START EXERCISE INPUTS
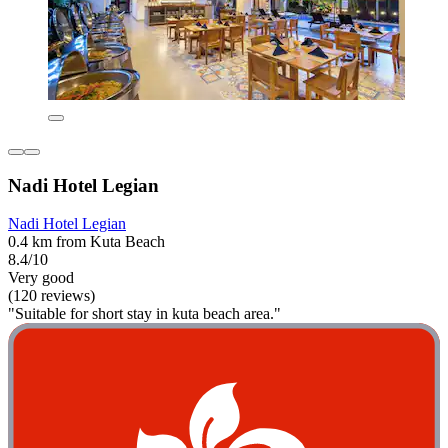
Nadi Hotel Legian
Nadi Hotel Legian
0.4 km from Kuta Beach
8.4/10
Very good
(120 reviews)
"Suitable for short stay in kuta beach area."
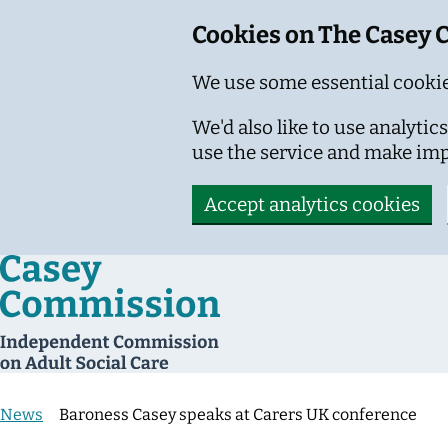
Cookies on The Casey
We use some essential cookie
We'd also like to use analyt
use the service and make im
Accept analytics cookies
Skip to main content
News
Baroness Casey speaks at Carers UK conference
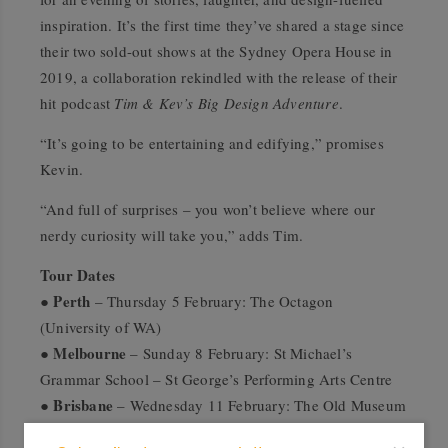
inspiration. It’s the first time they’ve shared a stage since
their two sold-out shows at the Sydney Opera House in
2019, a collaboration rekindled with the release of their
hit podcast
Tim & Kev’s Big Design Adventure
.
“It’s going to be entertaining and edifying,” promises
Kevin.
“And full of surprises – you won’t believe where our
nerdy curiosity will take you,” adds Tim.
Tour Dates
Perth
●
– Thursday 5 February: The Octagon
(University of WA)
Melbourne
●
– Sunday 8 February: St Michael’s
Grammar School – St George’s Performing Arts Centre
Brisbane
●
– Wednesday 11 February: The Old Museum
Sydney
●
– Saturday 14 February: Lindfield Learning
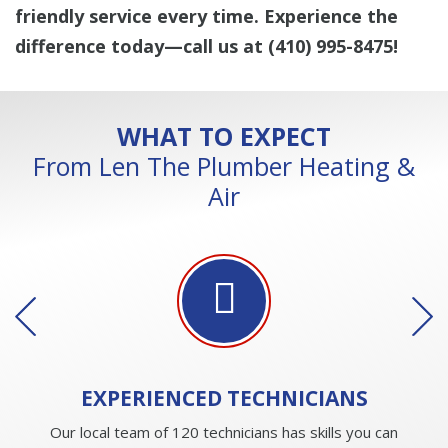
friendly service every time. Experience the
difference today—call us at
(410) 995-8475
!
WHAT TO EXPECT
From Len The Plumber Heating &
Air
EXPERIENCED
TECHNICIANS
Our local team of 120 technicians has skills you can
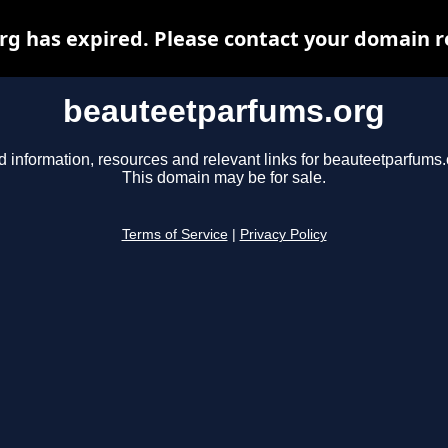
 has expired. Please contact your domain re
beauteetparfums.org
d information, resources and relevant links for beauteetparfums.
This domain may be for sale.
Terms of Service
|
Privacy Policy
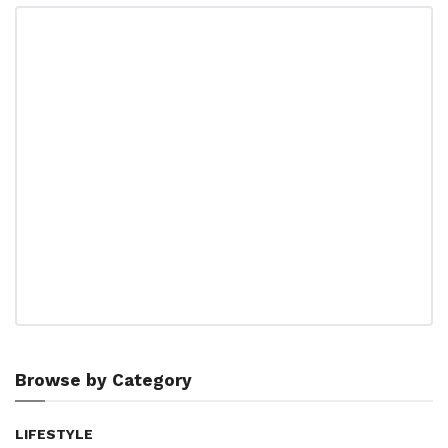
Browse by Category
LIFESTYLE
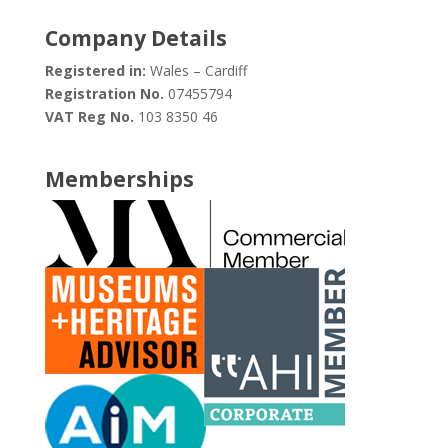
Company Details
Registered in:
Wales – Cardiff
Registration No.
07455794
VAT Reg No.
103 8350 46
Memberships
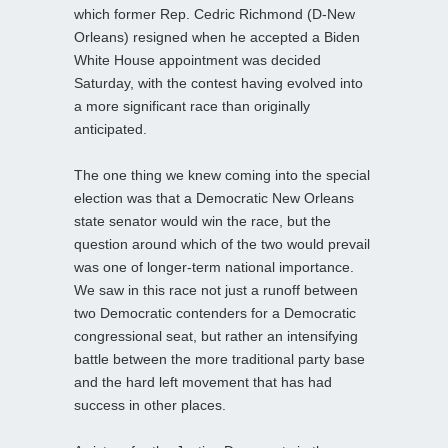
which former Rep. Cedric Richmond (D-New
Orleans) resigned when he accepted a Biden
White House appointment was decided
Saturday, with the contest having evolved into
a more significant race than originally
anticipated.
The one thing we knew coming into the special
election was that a Democratic New Orleans
state senator would win the race, but the
question around which of the two would prevail
was one of longer-term national importance.
We saw in this race not just a runoff between
two Democratic contenders for a Democratic
congressional seat, but rather an intensifying
battle between the more traditional party base
and the hard left movement that has had
success in other places.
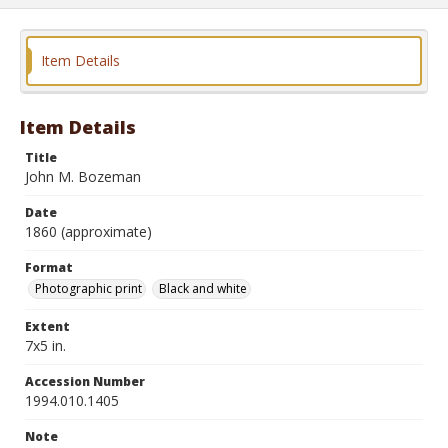
Item Details
Item Details
Title
John M. Bozeman
Date
1860 (approximate)
Format
Photographic print
Black and white
Extent
7x5 in.
Accession Number
1994.010.1405
Note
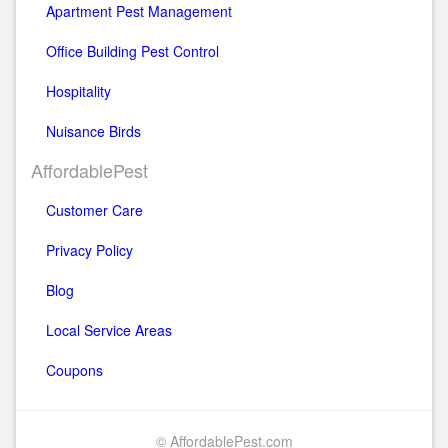
Apartment Pest Management
Office Building Pest Control
Hospitality
Nuisance Birds
AffordablePest
Customer Care
Privacy Policy
Blog
Local Service Areas
Coupons
© AffordablePest.com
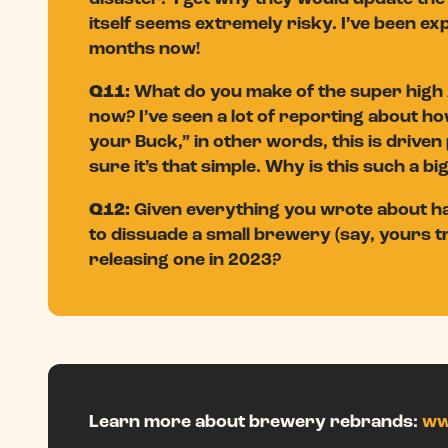
itself seems extremely risky. I’ve been exp
months now!
Q11:
What do you make of the super high 
now? I’ve seen a lot of reporting about ho
your Buck,” in other words, this is driven 
sure it’s that simple. Why is this such a bi
Q12:
Given everything you wrote about har
to dissuade a small brewery (say, yours tr
releasing one in 2023?
Learn more about brewery rebrands:
ww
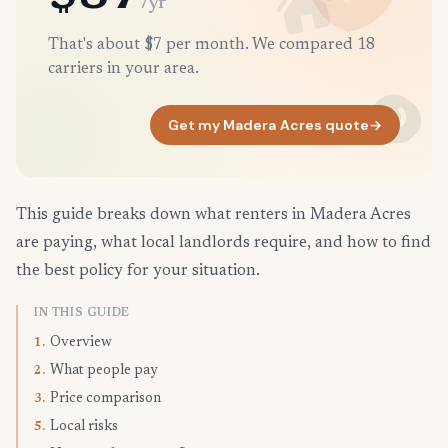
/yr
That's about $7 per month. We compared 18
carriers in your area.
Get my Madera Acres quote
→
This guide breaks down what renters in Madera Acres
are paying, what local landlords require, and how to find
the best policy for your situation.
IN THIS GUIDE
Overview
1.
What people pay
2.
Price comparison
3.
Local risks
5.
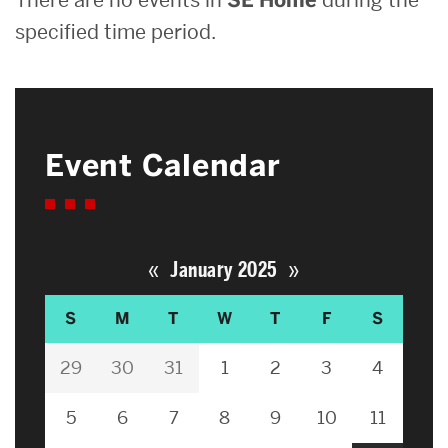
specified time period.
Event Calendar
«
»
January 2025
S
M
T
W
T
F
S
29
30
31
1
2
3
4
5
6
7
8
9
10
11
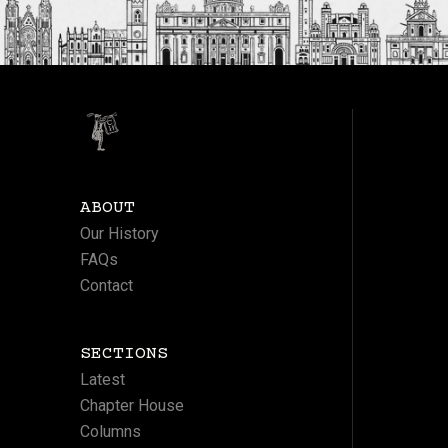
ABOUT
Our History
FAQs
Contact
SECTIONS
Latest
Chapter House
Columns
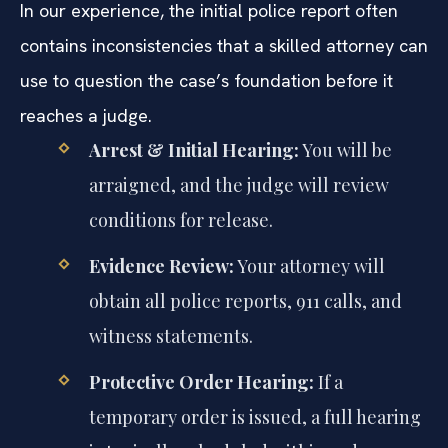
In our experience, the initial police report often
contains inconsistencies that a skilled attorney can
use to question the case’s foundation before it
reaches a judge.
Arrest & Initial Hearing:
You will be
arraigned, and the judge will review
conditions for release.
Evidence Review:
Your attorney will
obtain all police reports, 911 calls, and
witness statements.
Protective Order Hearing:
If a
temporary order is issued, a full hearing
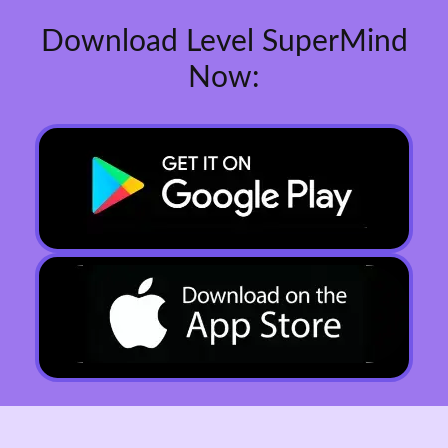
Download Level SuperMind
Now:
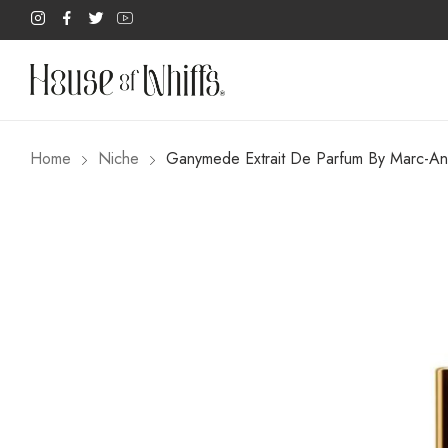
Home
Niche
Ganymede Extrait De Parfum By Marc-An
END EXERCISE INPUTS
• [INSTRUCTIONS FOR THE TASK]
Leaving the pictures out, set down all of the data again exactly.

• [TASK RESPONSE]
Nadi Hotel Legian
Nadi Hotel Legian
0.4 km from Kuta Beach
8.4/10
Very good
(120 reviews)
"Suitable for short stay in kuta beach area."
Cookies on The Casey
We use some essential cookie
We'd also like to use analyt
use the service and make im
Accept analytics cookies
Skip to main content
News
Baroness Casey speaks at Carers UK conference
inspiration. It’s the first time they’ve shared a stage since
their two sold-out shows at the Sydney Opera House in
2019, a collaboration rekindled with the release of their
hit podcast
Tim & Kev’s Big Design Adventure
.
“It’s going to be entertaining and edifying,” promises
Kevin.
“And full of surprises – you won’t believe where our
nerdy curiosity will take you,” adds Tim.
Tour Dates
Perth
●
– Thursday 5 February: The Octagon
(University of WA)
Melbourne
●
– Sunday 8 February: St Michael’s
Grammar School – St George’s Performing Arts Centre
Brisbane
●
– Wednesday 11 February: The Old Museum
Sydney
●
– Saturday 14 February: Lindfield Learning
friendly service every time. Experience the
difference today—call us at
(410) 995-8475
!
WHAT TO EXPECT
From Len The Plumber Heating &
Air
EXPERIENCED
TECHNICIANS
Our local team of 120 technicians has skills you can
 has expired. Please contact your domain re
beauteetparfums.org
d information, resources and relevant links for beauteetparfums.
This domain may be for sale.
Terms of Service
|
Privacy Policy
Browse by Category
LIFESTYLE
Company Details
Registered in:
Wales – Cardiff
Registration No.
07455794
VAT Reg No.
103 8350 46
Memberships
which former Rep. Cedric Richmond (D-New
Orleans) resigned when he accepted a Biden
White House appointment was decided
Saturday, with the contest having evolved into
a more significant race than originally
anticipated.
The one thing we knew coming into the special
election was that a Democratic New Orleans
state senator would win the race, but the
question around which of the two would prevail
was one of longer-term national importance.
We saw in this race not just a runoff between
two Democratic contenders for a Democratic
congressional seat, but rather an intensifying
battle between the more traditional party base
and the hard left movement that has had
success in other places.
Item Details
Item Details
Title
John M. Bozeman
Date
1860 (approximate)
Format
Photographic print
Black and white
Extent
7x5 in.
Accession Number
1994.010.1405
Note
Apartment Pest Management
Office Building Pest Control
Hospitality
Nuisance Birds
AffordablePest
Customer Care
Privacy Policy
Blog
Local Service Areas
Coupons
© AffordablePest.com
itself seems extremely risky. I’ve been exp
months now!
Q11:
What do you make of the super high 
now? I’ve seen a lot of reporting about ho
your Buck,” in other words, this is driven 
sure it’s that simple. Why is this such a bi
Q12:
Given everything you wrote about har
to dissuade a small brewery (say, yours tr
releasing one in 2023?
Learn more about brewery rebrands:
ww
/yr
That's about $7 per month. We compared 18
carriers in your area.
Get my Madera Acres quote
→
This guide breaks down what renters in Madera Acres
are paying, what local landlords require, and how to find
the best policy for your situation.
IN THIS GUIDE
Overview
1.
What people pay
2.
Price comparison
3.
Local risks
5.
specified time period.
Event Calendar
«
»
January 2025
S
M
T
W
T
F
S
29
30
31
1
2
3
4
5
6
7
8
9
10
11
ABOUT
Our History
FAQs
Contact
SECTIONS
Latest
Chapter House
Columns
In our experience, the initial police report often
contains inconsistencies that a skilled attorney can
use to question the case’s foundation before it
reaches a judge.
Arrest & Initial Hearing:
You will be
arraigned, and the judge will review
conditions for release.
Evidence Review:
Your attorney will
obtain all police reports, 911 calls, and
witness statements.
Protective Order Hearing:
If a
temporary order is issued, a full hearing
Download Level SuperMind
Now:
Home
Niche
Ganymede Extrait De Parfum By Marc-An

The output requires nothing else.